Haal alles uit je compactcamera

Amy Schutte 742
Of je nu een compactcamera hebt en denkt aan de overstap naar een DSLR of systeemcamera, of je hebt een compactcamera om gemakkelijk in je zak te steken als het meenemen van je grote camera geen optie is, in alle gevallen is het goed om deze camera ten volle te benutten.

Met compactcamera’s kun je niet al je instellingen zelf maken. Bovendien hebben ze een vaste lens, en geen verwisselbaar objectief. Daarom besluiten veel fotografen om op een gegeven moment over te schakelen op een camera waarmee je wat meer zelf kunt regelen, zoals een DSLR of een systeemcamera. Maar een compactcamera kan een waardevolle aanvulling zijn, al is het maar omdat je ‘m zo gemakkelijk mee kunt nemen. Met deze tips haal je het maximale uit je kleine vriend.

Wat is een compactcamera?

Een compactcamera, ook wel point-and-shoot genoemd, is een wat eenvoudiger toestel. Ook deze camera’s hebben geen spiegel, en zijn daardoor klein en lichtgewicht. Ze hebben geen verwisselbare objectieven, maar beschikken vaak over een zoomlens. Sommigen hebben zelfs een superzoom, die wel tot 30x vergroot. Op de meeste compactcamera’s kiest de camera de instellingen, al zijn er high-end compactcamera’s waarop je dit zelf kunt doen. Ze zijn dus vooral handig voor mensen die geen zin hebben om zich in de verschillende instellingen te verdiepen. Het voordeel is dat je altijd en overal direct kunt fotograferen, je compactcamera past immers gemakkelijk in je zak! Het nadeel is dat je weinig controle hebt over het beeld, je kunt niet veel instellingen zelf kiezen. Bovendien kun je je camera vaak nauwelijks uitbreiden, bijvoorbeeld met extra objectieven of externe flitsers. Ook zijn de sensors van compactcamera’s vaak kleiner. Hierdoor presteren ze minder goed in weinig licht en kun je weinig spelen met de scherptediepte (bijvoorbeeld een scherp portret met onscherpe achtergrond). Toch kun je goede resultaten behalen met een compactcamera.

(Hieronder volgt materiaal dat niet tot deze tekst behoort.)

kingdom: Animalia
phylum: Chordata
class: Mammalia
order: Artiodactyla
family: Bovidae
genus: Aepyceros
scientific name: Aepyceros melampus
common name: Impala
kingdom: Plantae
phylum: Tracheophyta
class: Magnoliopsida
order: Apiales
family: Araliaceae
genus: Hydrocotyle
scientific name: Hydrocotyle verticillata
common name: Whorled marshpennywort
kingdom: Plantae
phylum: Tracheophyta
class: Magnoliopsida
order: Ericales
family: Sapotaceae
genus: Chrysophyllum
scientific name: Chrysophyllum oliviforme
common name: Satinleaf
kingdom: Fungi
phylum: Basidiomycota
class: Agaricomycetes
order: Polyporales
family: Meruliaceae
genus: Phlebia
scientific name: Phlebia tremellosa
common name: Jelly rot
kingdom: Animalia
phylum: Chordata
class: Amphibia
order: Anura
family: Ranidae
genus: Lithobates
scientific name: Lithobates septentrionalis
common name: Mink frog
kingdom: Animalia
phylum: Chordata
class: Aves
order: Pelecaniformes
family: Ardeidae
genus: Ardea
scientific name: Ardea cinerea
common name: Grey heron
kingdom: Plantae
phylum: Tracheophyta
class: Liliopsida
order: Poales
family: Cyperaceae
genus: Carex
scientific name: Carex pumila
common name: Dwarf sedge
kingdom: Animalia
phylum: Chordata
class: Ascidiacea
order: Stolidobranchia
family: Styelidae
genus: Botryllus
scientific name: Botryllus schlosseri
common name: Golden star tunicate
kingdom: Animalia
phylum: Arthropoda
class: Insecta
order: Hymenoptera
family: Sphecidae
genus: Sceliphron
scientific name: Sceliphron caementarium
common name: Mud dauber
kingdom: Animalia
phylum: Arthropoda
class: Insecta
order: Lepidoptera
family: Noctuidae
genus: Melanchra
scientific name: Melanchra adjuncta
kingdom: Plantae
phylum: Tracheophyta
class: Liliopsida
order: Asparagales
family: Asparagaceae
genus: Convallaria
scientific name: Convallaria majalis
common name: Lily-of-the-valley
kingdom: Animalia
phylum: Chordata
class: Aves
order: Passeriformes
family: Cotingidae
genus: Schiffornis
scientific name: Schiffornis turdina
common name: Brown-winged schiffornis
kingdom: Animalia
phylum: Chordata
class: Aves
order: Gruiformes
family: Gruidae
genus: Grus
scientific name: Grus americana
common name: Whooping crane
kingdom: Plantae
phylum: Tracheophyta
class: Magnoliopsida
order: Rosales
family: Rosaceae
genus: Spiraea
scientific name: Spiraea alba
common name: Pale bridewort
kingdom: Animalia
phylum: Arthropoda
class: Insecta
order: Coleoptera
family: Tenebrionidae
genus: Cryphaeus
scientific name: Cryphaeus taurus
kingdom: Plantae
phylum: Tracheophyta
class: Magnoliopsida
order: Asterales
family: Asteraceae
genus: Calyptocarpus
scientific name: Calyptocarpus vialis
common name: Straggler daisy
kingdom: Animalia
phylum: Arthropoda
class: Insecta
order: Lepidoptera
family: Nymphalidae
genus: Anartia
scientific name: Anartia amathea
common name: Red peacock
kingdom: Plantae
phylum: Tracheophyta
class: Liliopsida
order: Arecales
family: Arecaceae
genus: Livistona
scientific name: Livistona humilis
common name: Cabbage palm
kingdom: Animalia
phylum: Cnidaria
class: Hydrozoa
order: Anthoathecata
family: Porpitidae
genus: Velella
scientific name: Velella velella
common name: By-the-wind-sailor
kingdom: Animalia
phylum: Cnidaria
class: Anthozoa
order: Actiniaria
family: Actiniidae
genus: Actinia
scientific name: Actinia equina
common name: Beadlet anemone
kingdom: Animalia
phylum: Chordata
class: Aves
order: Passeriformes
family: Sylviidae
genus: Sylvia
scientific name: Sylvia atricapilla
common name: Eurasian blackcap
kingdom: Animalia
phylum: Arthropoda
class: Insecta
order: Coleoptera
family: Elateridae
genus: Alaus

Gebruik de zoom, maar niet om in te zoomen

Een compactcamera heeft vaak een zoomlens met een enorm sterke zoom. Vaak lever je helemaal ingezoomd echter wel wat aan kwaliteit in. Je kunt de zoom op een andere manier inzetten, om zo toch meer controle over je foto te krijgen. Door dichterbij je onderwerp te gaan staan en in te zoomen krijg je, mits je over voldoende licht beschikt, een mooie kleine scherptediepte. Dus in plaats van onderwerpen dichterbij te halen, kun je op deze manier iets meer controle nemen over je foto, meer specifiek over de scherptediepte van je foto.

Gebruik de flitser van je compactcamera

Over het algemeen wordt je meestal aangeraden om geen ingebouwde flitsers te gebruiken. Je kunt de sterkte niet regelen, waardoor het licht vaak hard is en het contrast te groot wordt. Gebruik de flitser echter op momenten dat de camera dat niet doet. Bij weinig licht zal de camera vaak de flitser willen activeren, als je dit zo ingesteld hebt. Maar bij tegenlicht of een onderwerp in de schaduw wellicht niet; de camera berekent immers een gemiddelde over het hele kader en doordat er ook lichte delen zijn, komt dat gemiddelde misschien prima uit. Maar op de foto is jouw onderwerp te donker. Dan kun je de popup flitser activeren en proberen te gebruiken om in te flitsen. Omdat er voldoende omgevingslicht is, is het licht minder snel te hard.

Gebruik de voorgeprogrammeerde standen

Vaak is er een ‘algemene’ automatische stand te vinden op je compactcamera. Maar in veel gevallen zijn er ook andere voorgeprogrammeerde standen, zoals landschap, portret of sport, die je kunnen helpen een betere resultaat te behalen. De algemene auto stand gaat immers uit van een heel algemeen gemiddelde, terwijl de voorgeprogrammeerde standen de informatie die de camera bereikt iets specifieker interpreteren. Zo haal je een beter resultaat uit je compactcamera!